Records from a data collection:

______

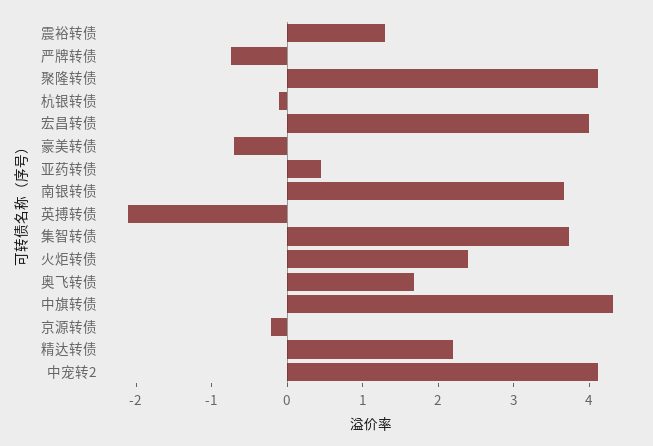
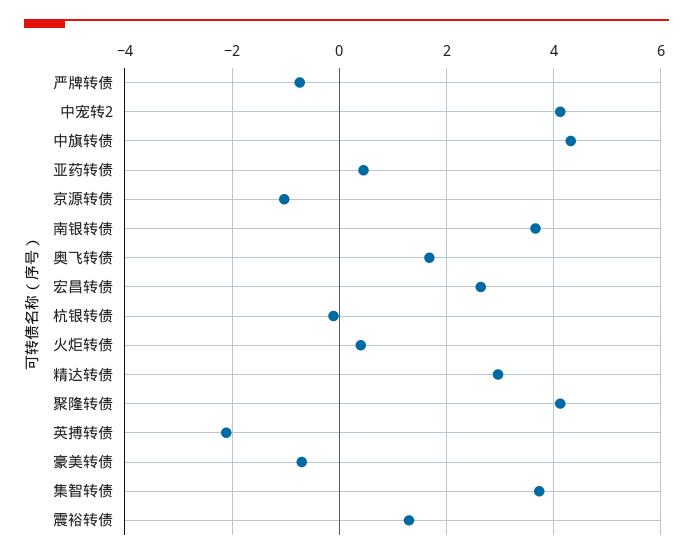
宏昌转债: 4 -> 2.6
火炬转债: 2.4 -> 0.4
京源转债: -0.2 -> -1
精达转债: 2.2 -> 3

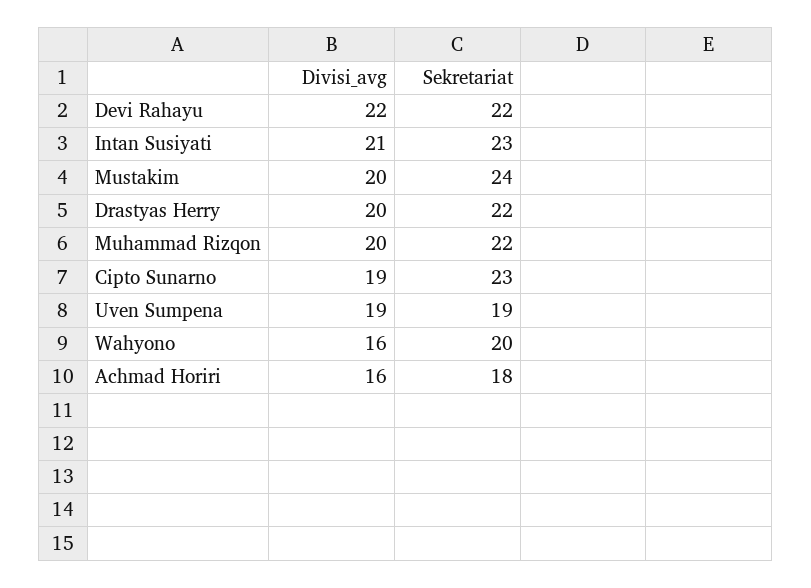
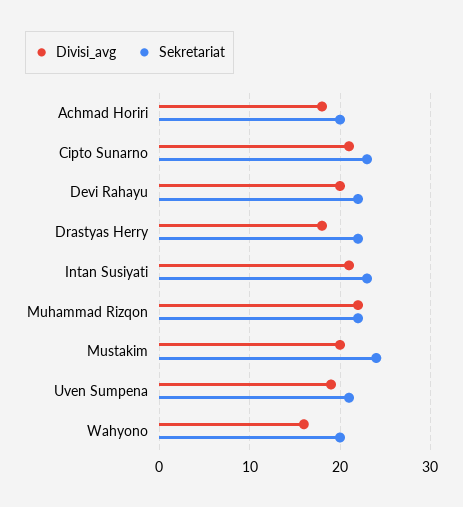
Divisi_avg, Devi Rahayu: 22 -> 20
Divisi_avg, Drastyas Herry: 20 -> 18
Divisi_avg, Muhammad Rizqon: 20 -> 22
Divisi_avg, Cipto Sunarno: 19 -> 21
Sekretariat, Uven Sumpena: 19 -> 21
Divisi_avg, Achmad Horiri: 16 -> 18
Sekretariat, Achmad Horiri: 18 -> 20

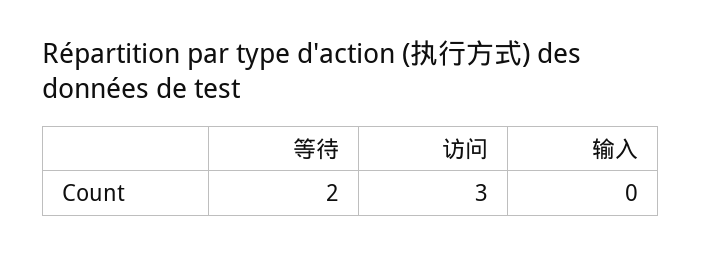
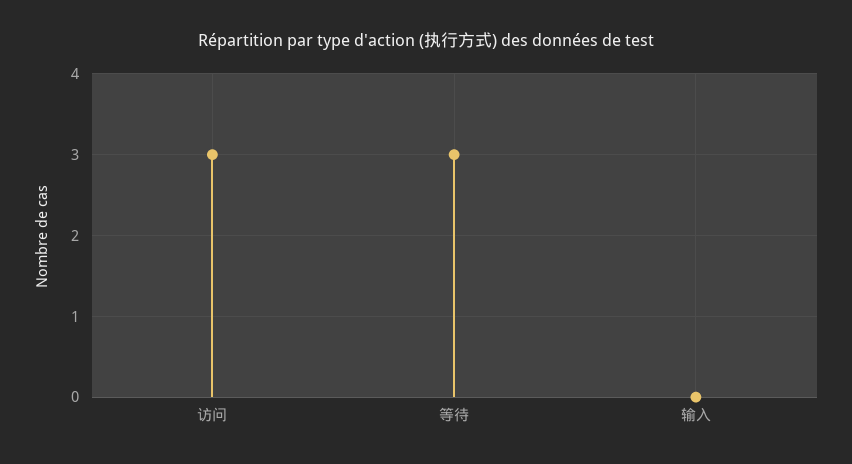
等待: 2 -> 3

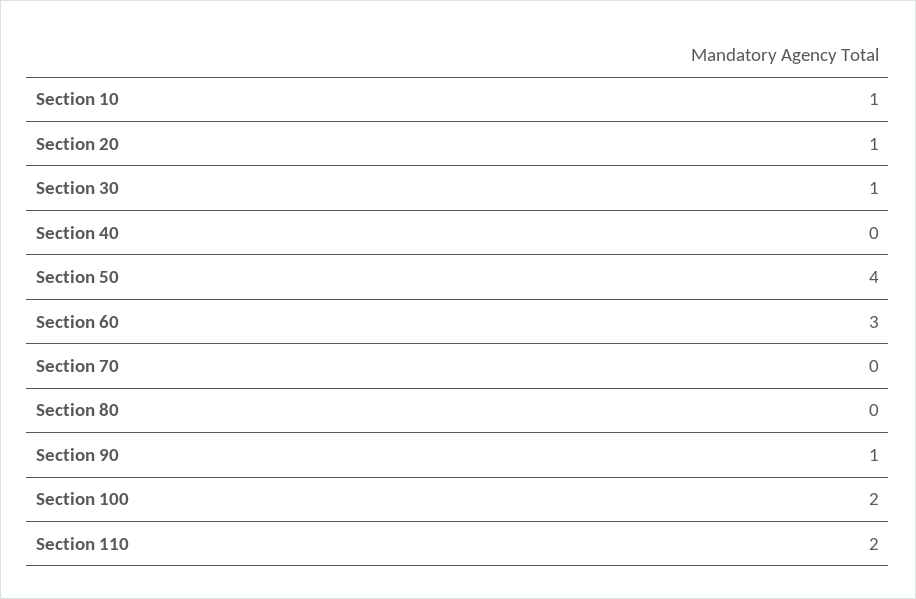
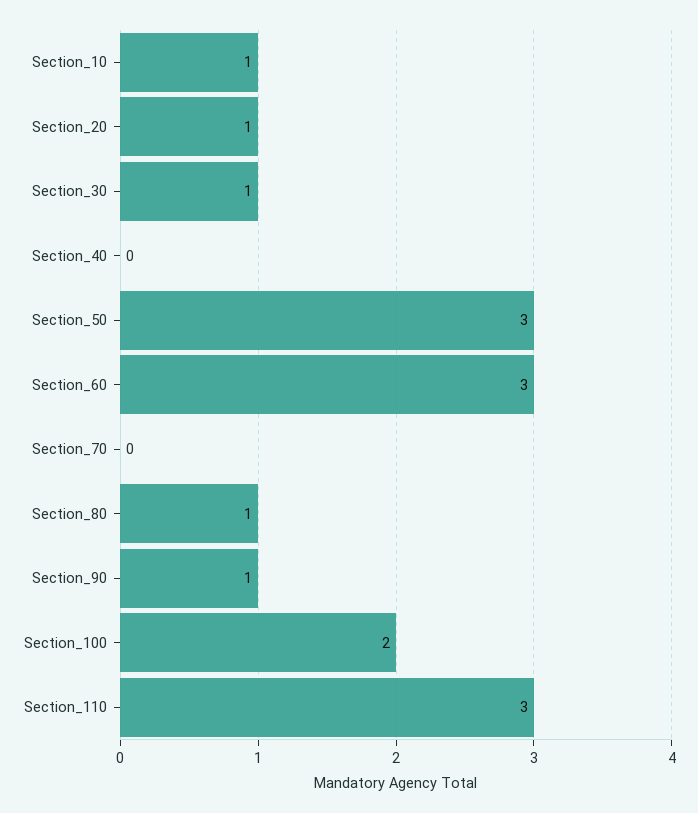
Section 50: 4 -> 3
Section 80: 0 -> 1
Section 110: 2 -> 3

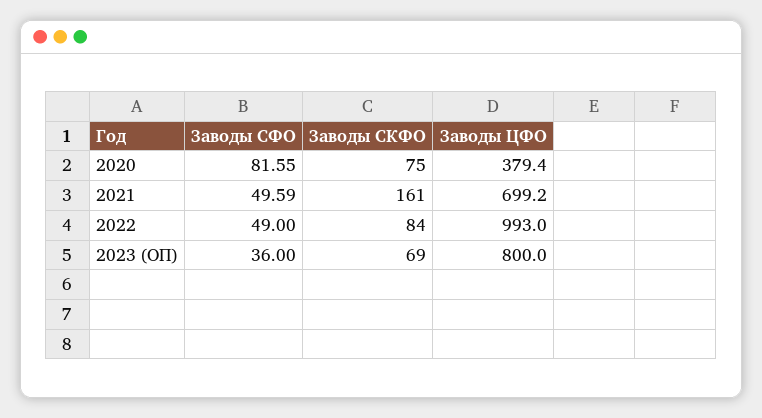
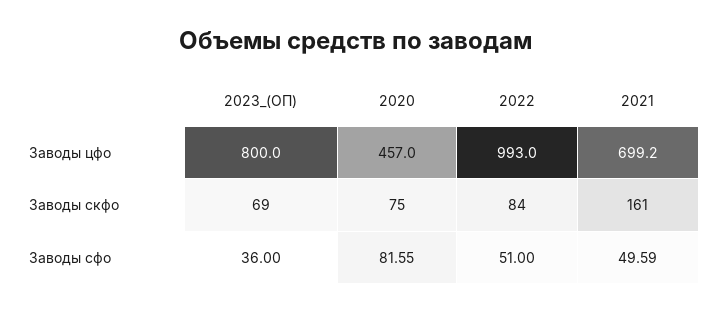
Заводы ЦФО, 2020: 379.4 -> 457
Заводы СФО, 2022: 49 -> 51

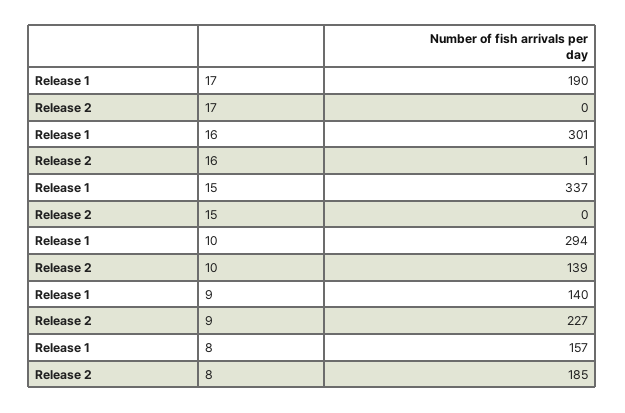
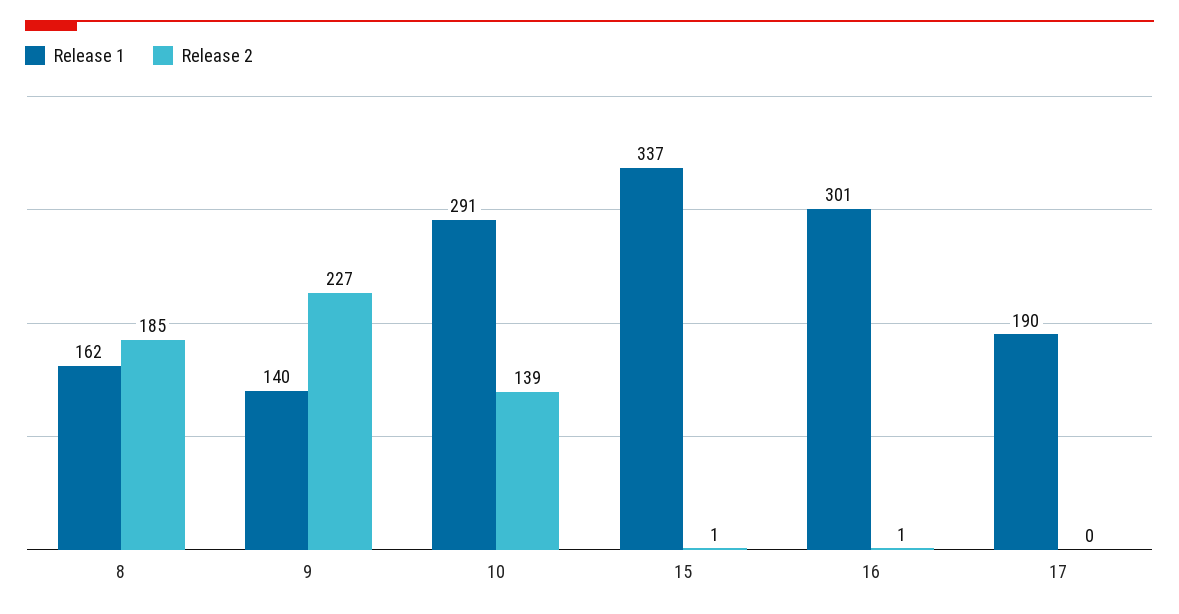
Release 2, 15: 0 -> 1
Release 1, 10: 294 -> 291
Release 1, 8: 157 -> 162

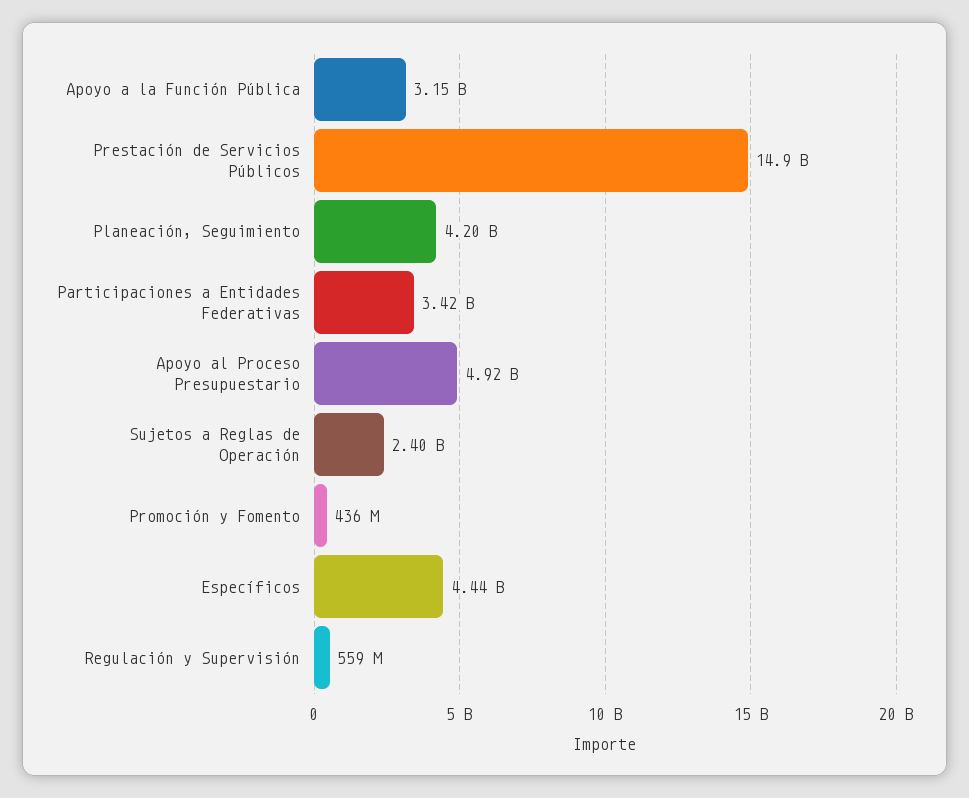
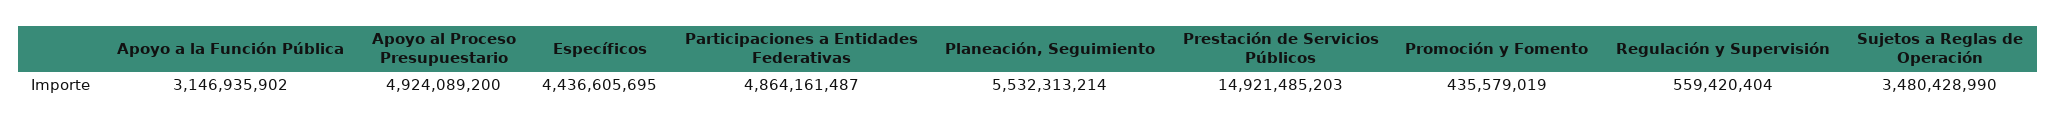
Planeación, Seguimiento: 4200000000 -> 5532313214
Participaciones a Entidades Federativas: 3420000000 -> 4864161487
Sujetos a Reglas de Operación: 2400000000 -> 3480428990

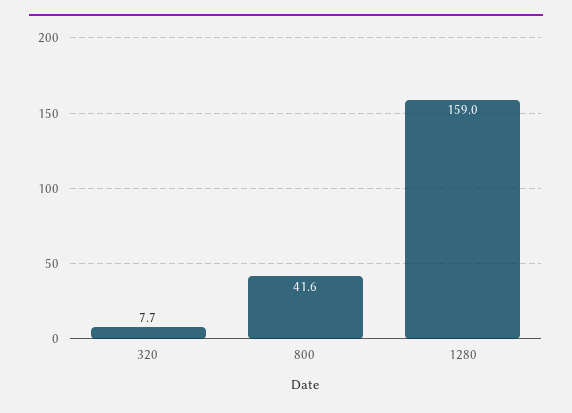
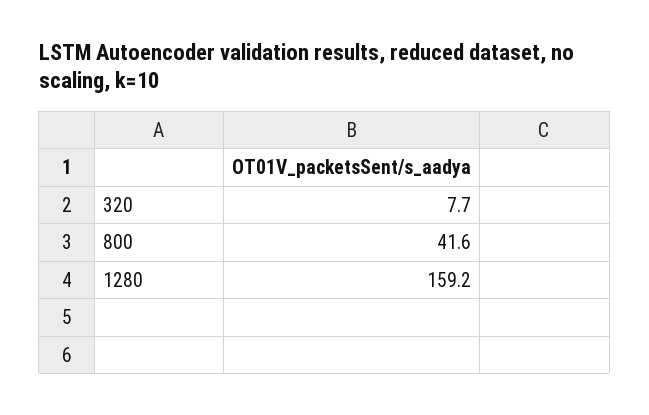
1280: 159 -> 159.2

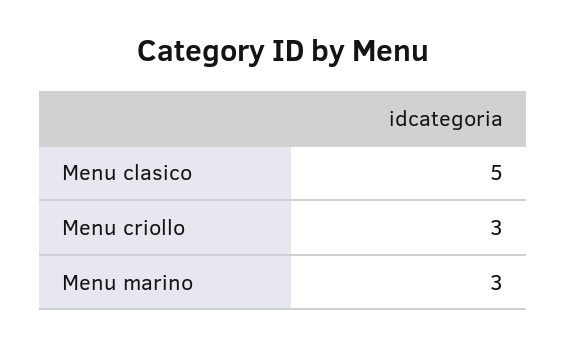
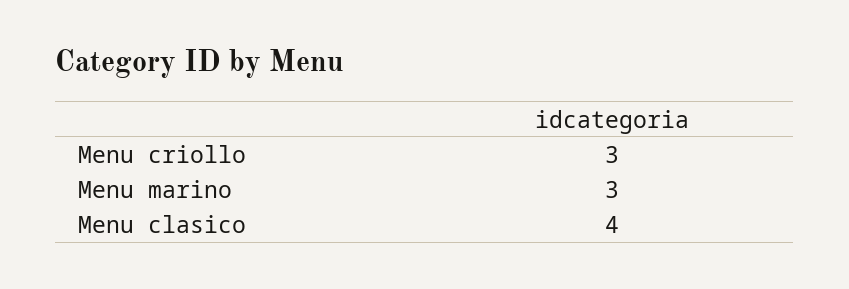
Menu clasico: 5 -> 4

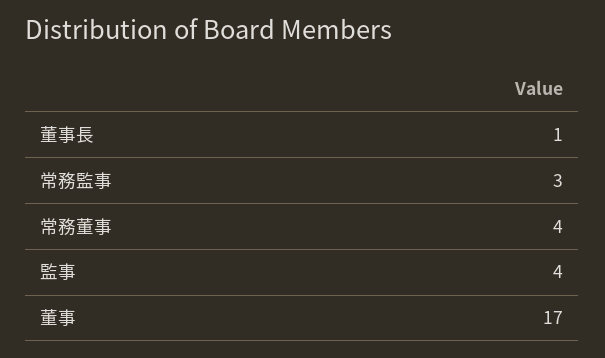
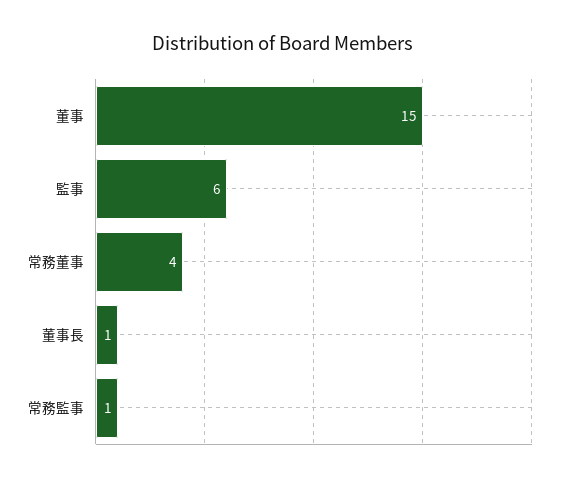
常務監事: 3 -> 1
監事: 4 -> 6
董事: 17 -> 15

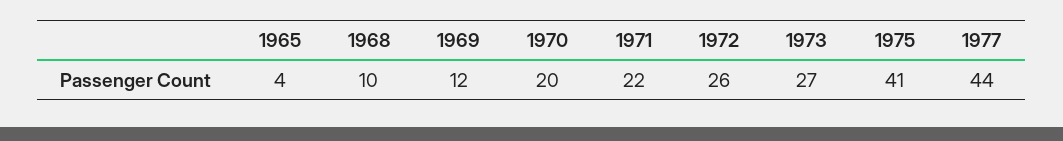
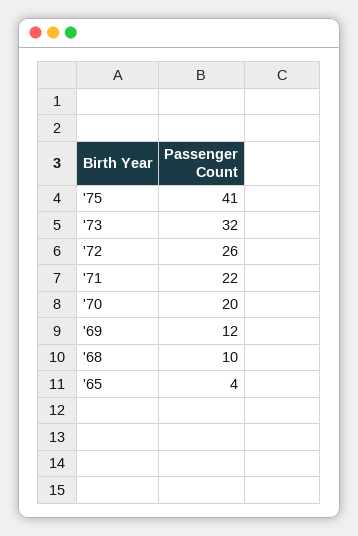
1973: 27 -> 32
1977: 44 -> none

______

Instruction: The result is an exact copy of the lines from the one holding "Release 2, 15: 0 -> 1" through the final line of the data above, both ends included, minus the pictures.

Expected answer:
Release 2, 15: 0 -> 1
Release 1, 10: 294 -> 291
Release 1, 8: 157 -> 162

Planeación, Seguimiento: 4200000000 -> 5532313214
Participaciones a Entidades Federativas: 3420000000 -> 4864161487
Sujetos a Reglas de Operación: 2400000000 -> 3480428990

1280: 159 -> 159.2

Menu clasico: 5 -> 4

常務監事: 3 -> 1
監事: 4 -> 6
董事: 17 -> 15

1973: 27 -> 32
1977: 44 -> none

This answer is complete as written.